Jack Shands, industrial relations manager at the Sanyo plant, testified that at the beginning of the strike, the company plan was to conduct minimal production so that any salaried or hourly employee would have work to do if he or she showed up. On October 7, approximately 450 employees made it through the picket line. However, apparently before the night shift on that date, the plant was closed because of the risk to employees attempting to make it through "the crowd." It was the intent of the management to get an injunction to move the strikers away from the parking lots where the violence was occurring.

Whether salaried or hourly, only the employees who came to work on October 7th were paid with the exception of some salaried employees who may have been owed paid leave. Mr. Shands presented a list showing that twenty-one hourly employees were paid during the time the plant was closed. It appears that nearly all of the salaried employees were paid during this period.

Bill Runyan, an insurance adjuster, testified that his company was employed by Sanyo to make damage appraisals on October 7. He and two fellow adjusters made seventy-three damage estimates which included damages to forty-two automobiles totaling $23,601.20. He said he was told that the damages had occurred on October 7.

1. Abuse of discretion

Independently of the issues of numerosity, common question, and whether a tort may be subject of a class action, the unions assert the trial court abused its discretion in certifying a class action. They contend that the trial court should have recognized the traditional reluctance of this court to permit the certification of classes and refused to certify this one. The unions have good reason for their position, as we have not been clear in the interpretation of Rule 23.

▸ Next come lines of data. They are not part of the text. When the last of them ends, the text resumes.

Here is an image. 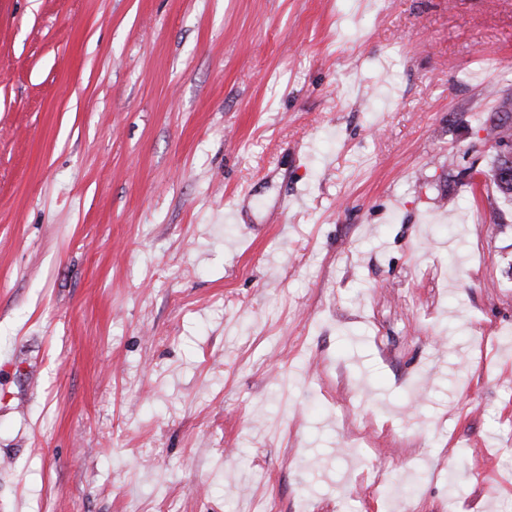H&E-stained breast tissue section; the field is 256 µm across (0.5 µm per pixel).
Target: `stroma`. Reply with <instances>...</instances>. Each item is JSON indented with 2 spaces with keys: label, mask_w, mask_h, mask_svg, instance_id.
Listing matches in <instances>:
<instances>
[{
  "label": "stroma",
  "mask_w": 512,
  "mask_h": 512,
  "mask_svg": "<svg viewBox=\"0 0 512 512\" xmlns=\"http://www.w3.org/2000/svg\"><path fill=\"white\" fill-rule=\"evenodd\" d=\"M512 0H0V512H512Z\"/></svg>",
  "instance_id": "stroma-1"
}]
</instances>
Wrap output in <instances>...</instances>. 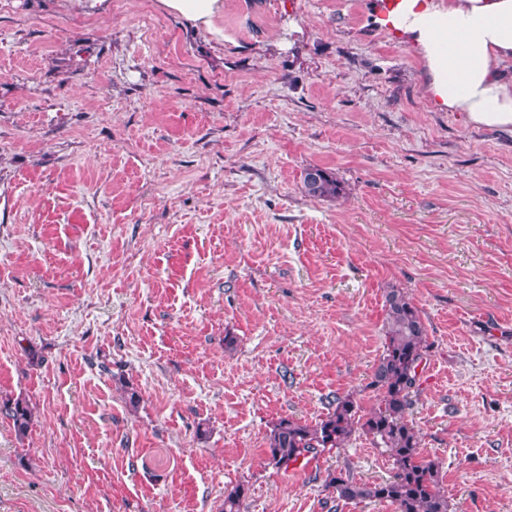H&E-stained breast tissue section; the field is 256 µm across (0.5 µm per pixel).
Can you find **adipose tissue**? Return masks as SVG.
Instances as JSON below:
<instances>
[{"label": "adipose tissue", "mask_w": 512, "mask_h": 512, "mask_svg": "<svg viewBox=\"0 0 512 512\" xmlns=\"http://www.w3.org/2000/svg\"><path fill=\"white\" fill-rule=\"evenodd\" d=\"M160 2L212 34L224 13V0ZM377 21L421 55L439 109L512 132V0H382Z\"/></svg>", "instance_id": "1"}]
</instances>
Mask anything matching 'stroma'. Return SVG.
I'll return each mask as SVG.
<instances>
[{"mask_svg":"<svg viewBox=\"0 0 512 512\" xmlns=\"http://www.w3.org/2000/svg\"><path fill=\"white\" fill-rule=\"evenodd\" d=\"M378 8L224 0L219 37L160 0H0V401L32 417L0 413V512H221L239 484L244 512H393L323 487L390 477L370 436L266 455L278 418L371 405L391 286L451 512H512V133L434 106ZM302 182L304 192L313 198L337 199L343 194V187L337 179L318 167L306 169ZM0 409L1 412H4L12 419L17 434L20 437H24L27 434L31 421L28 407L21 400L17 399L13 403L10 400L4 402Z\"/></svg>","mask_w":512,"mask_h":512,"instance_id":"35a3bbf8","label":"stroma"}]
</instances>
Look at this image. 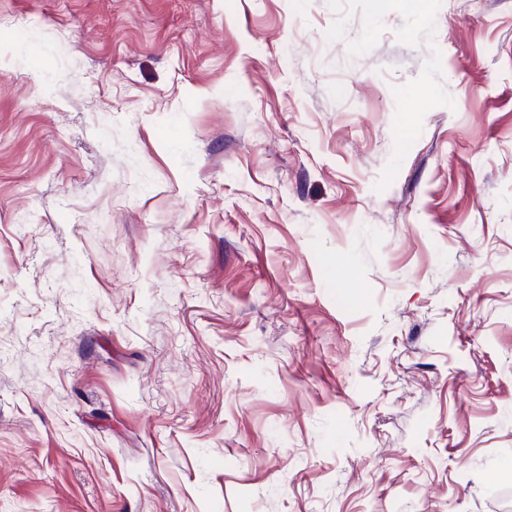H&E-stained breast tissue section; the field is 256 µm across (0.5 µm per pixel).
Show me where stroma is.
<instances>
[{"label": "stroma", "instance_id": "1", "mask_svg": "<svg viewBox=\"0 0 512 512\" xmlns=\"http://www.w3.org/2000/svg\"><path fill=\"white\" fill-rule=\"evenodd\" d=\"M512 0H0V512H512Z\"/></svg>", "mask_w": 512, "mask_h": 512}]
</instances>
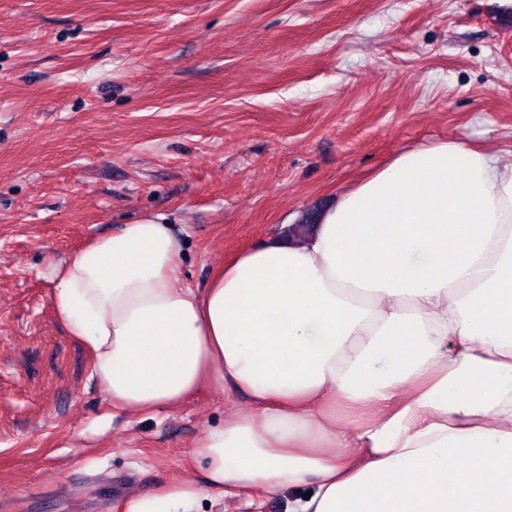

Drew v. First Fed. Savings & Loan Ass'n, 271 Ark. 667, 610 S.W.2d 876 (1981), was the first of six significant cases in which we have considered whether it was proper to certify a class action pursuant to Rule 23, which was adopted in 1979. The party seeking class certification claimed that First Federal was committing usury and extortion by requiring a 1% mortgage assumption fee. There was a showing that First Federal had treated all persons who had assumed mortgages held by it alike, but there was no showing that there might not be different defenses with respect to each mortgage assumption contract. We noted that in some cases First Federal might be able to prove that the effort involved in permitting the assumption would wholly justify the fee, and it should be allowed to raise that defense individually. In our general discussion of Rule 23 and class actions, we recognized that, prior to the adoption of the rule, we had not favored class actions. We cited Ross v. Ark. Communities, 258 Ark. 925, 529 S.W.2d 876 (1975), in which we had held that, under our superseded class action statute, a party seeking class certification had to show that there were common questions of law and fact to be decided. We noted that the new rule had liberalized that aspect of the matter by requiring only a common question of law or fact. We also pointed out that under our rule the party seeking certification must be able to show that the class action "is superior to individual remedies for the fair and efficient adjudication of the controversy. Not merely efficient but also fair...." 271 Ark. at 670, 610 S.W.2d at 878.